ON NE DEVRAIT PAS VIEILLIR
On n’devrait pas vieillir quand on n’a pas d’fortune
On n’devrait pas blanchir quand on n’a pas un sou
Allons, va ! Jeun’ guenille, subis ton infortune ;
Tout cela finira quand tu s’ras dans l’grand trou
Mais bon dieu ! que fait-on sur la terre,
Vivre sans pain, sans gite et sans souliers ;
Etant jeune on se fiche d’la misère
On n’devrait pas vieillir quand on est ouvrier
Avoir des cheveux blancs, c’est l’entrée aux galères ;
Avoir des cheveux blancs, oui c’est perdre son pain.
C’est la double souffrance : vieillesse et misère ;
C’est l’horrible tableau, un vieillard mourant de faim.
Etre vieux c’est casser sa machine
Pour le patron, c’est êtr’une bête estropiée
On accepte un salair’ de famine,
On n’devrait pas vieillir quand on est ouvrier
Quand, tout à fait usé, la force vous abandonne,
Brisé par la fatigue, on tomb’ sur le chemin ;
Alors, sans perd’ de temps ; vit’ le patron oprdonne
Et dit : “Faudrat l’changer, cet homme finira d’main.
Triste épave, on reste sur la route,
Le cœur meurtri et l’esprit sans raison ;
Et parce qu’on demand’ une croûte,
La justice vous condamne à six mois de prison !
A vous qui gouvernez la France, la République,
A vous les députés ; à vous les sénateurs ;
Oui c’est à vous, messieurs, que je fais cet’réplique,
Au nom de ceux qui viv’ dans l’éternel malheur
Quand dans un pays com’ la France
On interdit la mendicité ;
Qu’on interdise d’abord la souffrance
Et qu’on met’ en pratique le mot : fraternité.
BIBI J’ M’EN F…..
I
Je suis un garçon philosophe,
Vivant tranquille, au jour le jour.
Ma carcasse est en bonne étoffe,
J’ai bon œil et ne suis pas sourd.
Sans logis, sans pain, sans famille,
J’ n’ai à m’occuper que d’ma peau
Que j’couche dehors ou au dépôt
Qui qu’ ça fait pourvu que j’ roupille !
Refrain
De la Vilette au gros-Caillou
On m’appelle Bibi j’ m’en f…
Pour moi la vie est toujours rose,
Car plus elle change plus c’est la même chose !
II
A vingt ans, aux femmes j’ savais plaire ;
En c’temps là j’ai connu l’amour.
Puisqu’il faut, riche ou prolétaire,
Qu’on soit jobard chacun son tour.
La femme qu’on prend, la femme qu’on change
S’ moque de vous comme l’autre s’est moquée ;
Et c’est toujours le même chiqué.
Ça n’vaut pas la peine qu’on s’ dérange.
Refrain
Maintenant j’ peux plus en fiche un coup
L’amour ! ça m’ laisse froid mais j’ m’en f…
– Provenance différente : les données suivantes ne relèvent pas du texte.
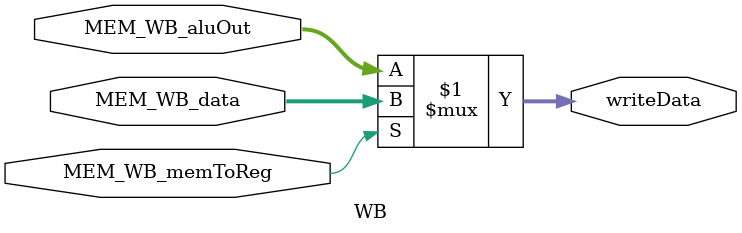
<source format=v>
module WB(
	input [31:0]MEM_WB_aluOut,
	input [31:0]MEM_WB_data,
	input MEM_WB_memToReg,
	output [31:0]writeData);

	assign writeData = MEM_WB_memToReg?MEM_WB_data:MEM_WB_aluOut;
	
endmodule
</source>
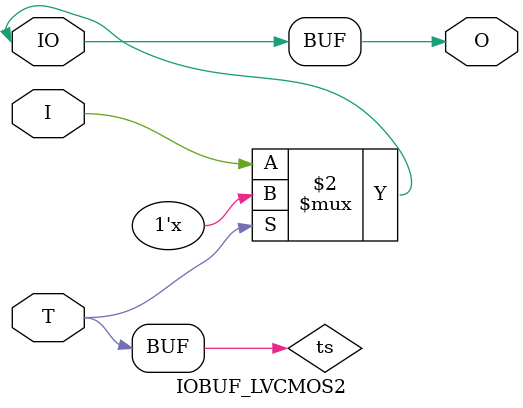
<source format=v>

/*

FUNCTION	: INPUT TRI-STATE OUTPUT BUFFER

*/

`celldefine
`timescale  100 ps / 10 ps

module IOBUF_LVCMOS2 (O, IO, I, T);

    output O;

    inout  IO;

    input  I, T;

    or O1 (ts, 1'b0, T);
    bufif0 T1 (IO, I, ts);

    buf B1 (O, IO);

endmodule

</source>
Ça m’fait même des économies
D’ bouquets de violet’ et d’ pharmacie.
III
Afin d’ s’habiller comme la masse,
On s’étrangle dans des cerceaux,
On s’étouffe dans des cuirasses,
On s’ broie les pat’ dans des fourreaux.
C’est la mode. On la suit docile,
Moi j’ rigole en voyant les gens
Eprouver le besoin urgent
D’ ressembler à d’autres imbéciles.
Refrain
Avec ma p’lure sans ch’mise dessous.
J’ suis pas dans la mode mais j’ m’en f….
Quand c’est l’air d’un idiot qu’on s’donne,
Moi j’aime mieux r’sembler à personne
IV
Mes brav’ gens, voilà mon histoire,
Elle n’est pas enviable, ma foi !
Et cependant pourriez-vous l’croire,
Y’ en a d’ bien plus malheureux qu’moi.
Avec ceux-là j’ partage ma miche,
Mon crouton de pain sans hésiter,
L’égoïsme est une qualité
Que les gueux abandonnent aux riches.
Refrain
J’ai bon cœur c’est pourquoi partout
On m’estime. Moi Bibi j’ m’en f….
Et je n’changerai pas ma misère
Pour le cœur sec de beaucoup d’millionnaires.